Le Rav lui-même travaillait son français et insistait pour dire que si ce qui se conçoit bien s'énonce bien, encore faut-il se donner les moyens de l'énoncer convenablement. Concrètement, la capacité de s'exprimer convenablement (au moins en une langue) permet d'affiner la subtilité de notre raisonnement.
Il avait trouvé opportun, lors d'un Shiour, d'expliquer les différentes opinions des Rishonim sur l'appréciation d'une notion de fréquence dans le Talmud, en fonction de différentes traductions possibles du terme talmudique en français (fréquent, courant, habituel, probable, commun,...).

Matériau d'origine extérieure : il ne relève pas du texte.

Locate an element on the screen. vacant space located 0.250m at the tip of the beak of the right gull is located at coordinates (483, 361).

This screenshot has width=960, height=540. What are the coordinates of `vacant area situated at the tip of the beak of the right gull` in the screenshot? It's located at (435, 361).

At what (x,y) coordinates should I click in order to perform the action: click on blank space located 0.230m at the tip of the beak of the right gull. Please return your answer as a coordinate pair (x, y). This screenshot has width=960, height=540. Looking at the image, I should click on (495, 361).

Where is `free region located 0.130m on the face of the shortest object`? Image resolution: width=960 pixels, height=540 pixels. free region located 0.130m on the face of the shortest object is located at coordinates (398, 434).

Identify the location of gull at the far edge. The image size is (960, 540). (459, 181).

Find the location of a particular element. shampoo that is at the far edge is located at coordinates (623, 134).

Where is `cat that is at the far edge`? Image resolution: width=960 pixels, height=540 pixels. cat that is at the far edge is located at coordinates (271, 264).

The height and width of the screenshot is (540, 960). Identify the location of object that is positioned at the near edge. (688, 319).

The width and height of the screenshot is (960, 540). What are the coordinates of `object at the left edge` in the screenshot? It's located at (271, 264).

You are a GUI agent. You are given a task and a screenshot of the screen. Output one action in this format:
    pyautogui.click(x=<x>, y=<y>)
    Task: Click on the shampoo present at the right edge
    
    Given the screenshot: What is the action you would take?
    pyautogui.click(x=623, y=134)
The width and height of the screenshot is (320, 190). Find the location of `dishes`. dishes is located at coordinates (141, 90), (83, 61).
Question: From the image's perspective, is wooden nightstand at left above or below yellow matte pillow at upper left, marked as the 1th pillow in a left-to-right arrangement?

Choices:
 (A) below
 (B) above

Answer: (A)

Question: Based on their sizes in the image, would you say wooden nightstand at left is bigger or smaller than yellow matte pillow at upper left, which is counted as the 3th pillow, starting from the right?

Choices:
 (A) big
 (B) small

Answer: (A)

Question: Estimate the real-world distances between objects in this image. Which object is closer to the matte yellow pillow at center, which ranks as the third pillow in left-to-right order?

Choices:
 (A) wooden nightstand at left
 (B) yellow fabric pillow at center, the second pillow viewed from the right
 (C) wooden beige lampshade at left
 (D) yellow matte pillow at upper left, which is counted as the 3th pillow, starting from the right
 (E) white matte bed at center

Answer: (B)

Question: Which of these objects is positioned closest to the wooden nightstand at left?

J'ai déjà écrit sur ce site qu'il disait aussi qu'apprendre l'histoire est une Mitsva Min Hatorah (ce qui ne veut pas dire qu'il faille lui donner la priorité sur le Limoud Hatorah, bien entendu, j'espère être compris convenablement par mes lecteurs, le Rav ne voulait pas dire qu'il fallait aller à l'université plutôt qu'à la yeshiva. Je n'ai pas fait l'effort de préciser ça à chaque ligne car j'estime que le lecteur honnête aura du mal à se tromper. Le simple fait qu'il ne voulait pas que ses élèves passent le bac devrait suffire à le prouver).

Pour en revenir à notre Ben Ish 'Haï, je ne vois absolument aucune difficulté à accepter qu'il considérait nécessaire de savoir quelques notions de géographie.
Par le passé, même les rabbanim traditionnellement opposés aux études profanes pouvaient comprendre que cela pouvait être différent d'un pays à l'autre, en fonction du rôle du juif dans la société où il se trouve et de ses besoins.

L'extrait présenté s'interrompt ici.